Mempelajari budaya melalui dongeng, legenda dan mitos. Ketiganya
mengandung kebijaksanaan, pengalaman dan nilai budaya yang menceritakan cerita
yang mengandung pesan moral yang sudah menjadi metode pengajaran selama ribuan
tahun. Cerita tersebut diturunkan dari generasi ke generasi yang lain yang
menekankan pesan moral yang dianggap penting oleh suatu budaya.
Peninggalan bersejarah lainnya di Kampung Batik Laweyan
adalah penemuan bunker yang terdapat di
rumah kuno milik seorang juragan batik bernama Harun Muryadi. Pada saat saya
memasuki rumah beliau, terdapat pagar merah besar yang menjadi pintu utama.

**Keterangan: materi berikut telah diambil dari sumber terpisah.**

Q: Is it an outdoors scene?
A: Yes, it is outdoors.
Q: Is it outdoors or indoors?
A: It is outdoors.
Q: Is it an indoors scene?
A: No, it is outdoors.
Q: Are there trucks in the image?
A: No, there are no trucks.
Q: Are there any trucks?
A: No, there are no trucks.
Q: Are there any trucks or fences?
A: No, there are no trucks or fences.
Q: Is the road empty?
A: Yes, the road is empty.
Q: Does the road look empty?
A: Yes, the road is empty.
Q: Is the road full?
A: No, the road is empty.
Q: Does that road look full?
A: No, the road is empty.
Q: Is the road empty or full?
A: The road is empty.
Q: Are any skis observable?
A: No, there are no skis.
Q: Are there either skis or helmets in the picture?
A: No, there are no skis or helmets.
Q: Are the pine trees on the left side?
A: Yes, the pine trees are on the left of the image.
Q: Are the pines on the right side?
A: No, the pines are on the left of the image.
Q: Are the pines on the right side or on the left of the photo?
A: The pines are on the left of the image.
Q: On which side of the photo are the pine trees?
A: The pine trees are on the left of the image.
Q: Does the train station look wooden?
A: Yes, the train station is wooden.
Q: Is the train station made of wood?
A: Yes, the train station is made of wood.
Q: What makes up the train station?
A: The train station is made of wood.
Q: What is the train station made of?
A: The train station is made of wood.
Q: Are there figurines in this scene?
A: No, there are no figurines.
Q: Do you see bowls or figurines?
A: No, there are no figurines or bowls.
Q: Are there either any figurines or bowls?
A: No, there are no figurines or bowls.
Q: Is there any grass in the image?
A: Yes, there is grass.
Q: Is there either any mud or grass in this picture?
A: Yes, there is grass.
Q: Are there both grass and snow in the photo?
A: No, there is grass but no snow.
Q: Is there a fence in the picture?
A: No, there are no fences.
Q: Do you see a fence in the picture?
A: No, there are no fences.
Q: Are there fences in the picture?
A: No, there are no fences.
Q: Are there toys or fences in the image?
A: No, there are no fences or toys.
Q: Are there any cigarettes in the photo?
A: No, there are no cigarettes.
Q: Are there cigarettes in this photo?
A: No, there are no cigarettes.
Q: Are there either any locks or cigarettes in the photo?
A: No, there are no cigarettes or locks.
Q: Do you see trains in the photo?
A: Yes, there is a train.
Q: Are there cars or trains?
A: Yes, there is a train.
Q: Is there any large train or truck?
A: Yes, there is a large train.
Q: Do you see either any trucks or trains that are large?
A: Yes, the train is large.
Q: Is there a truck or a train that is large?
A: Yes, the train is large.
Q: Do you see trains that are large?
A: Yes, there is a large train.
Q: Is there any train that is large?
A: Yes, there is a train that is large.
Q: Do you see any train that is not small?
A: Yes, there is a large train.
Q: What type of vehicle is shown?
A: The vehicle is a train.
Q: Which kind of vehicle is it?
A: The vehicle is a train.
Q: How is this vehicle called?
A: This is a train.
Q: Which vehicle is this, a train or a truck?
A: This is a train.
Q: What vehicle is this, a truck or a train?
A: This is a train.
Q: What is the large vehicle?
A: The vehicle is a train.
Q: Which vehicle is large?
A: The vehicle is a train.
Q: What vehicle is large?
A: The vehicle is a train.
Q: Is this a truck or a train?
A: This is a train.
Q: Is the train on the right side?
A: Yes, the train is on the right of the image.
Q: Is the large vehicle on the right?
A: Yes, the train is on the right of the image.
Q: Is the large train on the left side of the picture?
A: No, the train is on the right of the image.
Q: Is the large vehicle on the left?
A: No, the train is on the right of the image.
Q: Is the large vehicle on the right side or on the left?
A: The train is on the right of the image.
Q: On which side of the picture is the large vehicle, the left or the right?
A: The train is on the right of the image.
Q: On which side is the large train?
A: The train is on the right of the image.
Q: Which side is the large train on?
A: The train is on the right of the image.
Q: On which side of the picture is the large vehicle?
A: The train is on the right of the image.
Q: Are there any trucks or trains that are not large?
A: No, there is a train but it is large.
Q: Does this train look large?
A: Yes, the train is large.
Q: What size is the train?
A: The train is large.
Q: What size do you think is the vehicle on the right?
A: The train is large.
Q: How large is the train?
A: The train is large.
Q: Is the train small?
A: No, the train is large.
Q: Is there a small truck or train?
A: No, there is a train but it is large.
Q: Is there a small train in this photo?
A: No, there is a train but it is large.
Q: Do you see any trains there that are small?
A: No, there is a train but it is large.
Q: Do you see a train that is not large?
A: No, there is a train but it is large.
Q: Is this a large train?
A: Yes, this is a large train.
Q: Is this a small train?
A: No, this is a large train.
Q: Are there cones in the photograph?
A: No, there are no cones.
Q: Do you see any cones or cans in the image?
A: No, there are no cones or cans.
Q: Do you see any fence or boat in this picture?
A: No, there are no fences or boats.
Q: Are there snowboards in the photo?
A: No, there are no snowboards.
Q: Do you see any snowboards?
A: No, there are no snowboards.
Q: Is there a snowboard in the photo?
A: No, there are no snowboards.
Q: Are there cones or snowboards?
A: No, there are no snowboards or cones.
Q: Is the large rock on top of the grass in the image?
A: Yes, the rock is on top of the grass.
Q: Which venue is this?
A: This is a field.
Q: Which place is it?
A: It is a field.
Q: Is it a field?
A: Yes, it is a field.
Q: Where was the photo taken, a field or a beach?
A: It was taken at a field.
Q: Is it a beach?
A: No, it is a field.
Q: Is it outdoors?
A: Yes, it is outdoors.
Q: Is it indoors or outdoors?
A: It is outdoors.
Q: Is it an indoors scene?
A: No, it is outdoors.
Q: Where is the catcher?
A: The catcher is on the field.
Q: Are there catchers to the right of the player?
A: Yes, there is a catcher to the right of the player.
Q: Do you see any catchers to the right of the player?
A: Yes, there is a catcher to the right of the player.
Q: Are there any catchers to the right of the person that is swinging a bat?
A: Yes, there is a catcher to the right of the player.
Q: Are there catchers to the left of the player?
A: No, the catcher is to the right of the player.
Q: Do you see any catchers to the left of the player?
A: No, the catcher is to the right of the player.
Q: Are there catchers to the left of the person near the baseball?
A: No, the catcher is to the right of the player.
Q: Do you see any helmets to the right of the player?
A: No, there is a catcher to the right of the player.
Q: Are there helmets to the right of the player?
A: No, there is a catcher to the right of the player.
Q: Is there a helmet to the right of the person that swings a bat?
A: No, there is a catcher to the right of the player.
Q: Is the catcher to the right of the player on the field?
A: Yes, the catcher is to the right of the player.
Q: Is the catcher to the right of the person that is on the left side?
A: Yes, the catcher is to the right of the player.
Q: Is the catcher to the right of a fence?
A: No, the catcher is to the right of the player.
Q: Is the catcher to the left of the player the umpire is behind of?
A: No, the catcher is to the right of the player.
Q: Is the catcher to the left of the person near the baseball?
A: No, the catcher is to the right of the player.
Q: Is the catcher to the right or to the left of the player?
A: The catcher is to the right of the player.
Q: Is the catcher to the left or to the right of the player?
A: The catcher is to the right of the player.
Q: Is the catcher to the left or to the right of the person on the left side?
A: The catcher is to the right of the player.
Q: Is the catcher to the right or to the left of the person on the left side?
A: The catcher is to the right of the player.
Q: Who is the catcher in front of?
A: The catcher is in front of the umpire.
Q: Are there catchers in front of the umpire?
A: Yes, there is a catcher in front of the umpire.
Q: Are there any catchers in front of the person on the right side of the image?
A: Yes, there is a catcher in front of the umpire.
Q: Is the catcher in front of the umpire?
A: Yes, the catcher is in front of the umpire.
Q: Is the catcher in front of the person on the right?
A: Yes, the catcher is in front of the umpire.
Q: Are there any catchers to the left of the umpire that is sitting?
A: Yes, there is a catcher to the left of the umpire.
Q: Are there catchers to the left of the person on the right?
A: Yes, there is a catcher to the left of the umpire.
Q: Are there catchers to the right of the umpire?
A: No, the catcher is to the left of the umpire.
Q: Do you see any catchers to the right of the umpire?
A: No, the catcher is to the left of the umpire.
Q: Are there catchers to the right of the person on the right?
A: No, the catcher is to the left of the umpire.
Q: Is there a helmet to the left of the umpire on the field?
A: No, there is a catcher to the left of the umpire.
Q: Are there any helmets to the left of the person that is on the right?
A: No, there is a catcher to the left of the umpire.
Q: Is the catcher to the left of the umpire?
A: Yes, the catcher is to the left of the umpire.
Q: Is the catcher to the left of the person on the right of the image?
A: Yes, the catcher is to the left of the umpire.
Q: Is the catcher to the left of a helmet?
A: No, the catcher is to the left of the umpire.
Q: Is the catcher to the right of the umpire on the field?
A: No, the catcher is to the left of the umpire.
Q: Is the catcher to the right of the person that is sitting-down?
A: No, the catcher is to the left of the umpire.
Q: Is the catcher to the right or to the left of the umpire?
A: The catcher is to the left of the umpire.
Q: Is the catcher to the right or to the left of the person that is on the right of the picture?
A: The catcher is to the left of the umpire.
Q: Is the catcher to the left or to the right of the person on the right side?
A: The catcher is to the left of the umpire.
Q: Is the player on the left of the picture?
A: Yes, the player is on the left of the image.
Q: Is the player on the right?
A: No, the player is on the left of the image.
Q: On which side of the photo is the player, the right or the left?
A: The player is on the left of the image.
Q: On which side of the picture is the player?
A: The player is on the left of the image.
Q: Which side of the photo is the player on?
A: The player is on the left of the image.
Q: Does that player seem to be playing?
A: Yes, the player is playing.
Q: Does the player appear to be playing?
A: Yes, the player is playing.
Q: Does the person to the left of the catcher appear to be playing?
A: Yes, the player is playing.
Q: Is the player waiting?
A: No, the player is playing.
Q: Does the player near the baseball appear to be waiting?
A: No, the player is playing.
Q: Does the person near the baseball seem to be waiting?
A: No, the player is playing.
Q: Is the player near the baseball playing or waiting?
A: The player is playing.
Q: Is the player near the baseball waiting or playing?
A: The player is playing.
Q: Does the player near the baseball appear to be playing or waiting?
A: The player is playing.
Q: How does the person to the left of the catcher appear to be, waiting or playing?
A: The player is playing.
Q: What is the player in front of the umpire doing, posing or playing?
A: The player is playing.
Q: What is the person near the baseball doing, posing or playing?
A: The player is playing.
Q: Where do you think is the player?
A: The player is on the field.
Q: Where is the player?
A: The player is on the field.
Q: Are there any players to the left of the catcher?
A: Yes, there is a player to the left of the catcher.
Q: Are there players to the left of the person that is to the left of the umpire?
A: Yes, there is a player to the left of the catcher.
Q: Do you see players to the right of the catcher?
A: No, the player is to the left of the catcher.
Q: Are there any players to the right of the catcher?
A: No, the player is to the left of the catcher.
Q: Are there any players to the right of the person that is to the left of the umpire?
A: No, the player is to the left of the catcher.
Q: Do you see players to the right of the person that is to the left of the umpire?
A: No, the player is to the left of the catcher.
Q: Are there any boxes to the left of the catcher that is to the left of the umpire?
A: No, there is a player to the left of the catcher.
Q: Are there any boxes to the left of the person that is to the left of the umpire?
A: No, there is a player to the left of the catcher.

Saat saya masuk, pemikiran saya adalah bunker besar, ternyata setelah dilihat bunker
seluas kurang lebih 550 m2 yang memiliki ukuran mulut lubangnya
kurang lebih sebesar 60 x 75 meter dengan kedalaman kurang lebih 3 meter tanpa
adanya lubang ventilasi didalamnya. Menurut keturunan pemilik dari bunker tersebut, konon dahulu tempat itu
menjadi tempat penyimpanan barang berharga (harta) seperti emas, berlian, uang,
sandang, pangan dan papan karena banyaknya perampok dari wilayah Utara dimana
disana sedang terjadi krisis besar-besaran sehingga mengakibatkan warga
kekurangan makanan, minuman dan bahkan pakaian. Pada saat saya memasuki bunker
tersebut, sedikit ragu-ragu karena di dalam sangat gelap dan minim sekali
udara. Namun, saya beranikan diri untuk masuk karena penasaran apa yang
terdapat di dalam. Terdapat anak tangga yang membantu saya untuk dapat masuk ke
dalam bunker tersebut. Saat di dalam, benar saja ruangan sangat gelap, panas
dan tidak ada cahaya apapun jadi saya mengambil senter dari atas dan baru
terlihat bunker yang terbuat dari bahan batu bata tersebut. Kini, rumah tua
tersebut ramai didatangi warga dan para turis lainnya, dan bahkan ada yang
mengkaji lebih dalam untuk pembuatan skripsi mahasiswa. Menurut paparan pak
Harun, bunker tersebut sempat ditawar oleh pengusaha asal Malaysia dengan harga
Rp 10 miliyar, tetapi beliau menolaknya dengan alasan ini adalah amanah dari
keluarga yang sudah turun-temurun.
Organisasi sosial mewakili unit sosial yang beraneka ragam
yang terkandung dalam budaya seperti keluarga, pemerintah, sekolah dan suku
bangsa dimana dapat menolong anggota suatu kelompok budaya untuk mengatur
kehidupan mereka. Nolan menggarisbawahi sifat organisasi, bahwa struktur sosial
merefleksikan budaya kita. Kampung Batik Laweyan mempunyai struktur kewargaan
yang baik. Disini terdapat 3 RW yang masing masing RW mempunyai 3 sampai 4 RT.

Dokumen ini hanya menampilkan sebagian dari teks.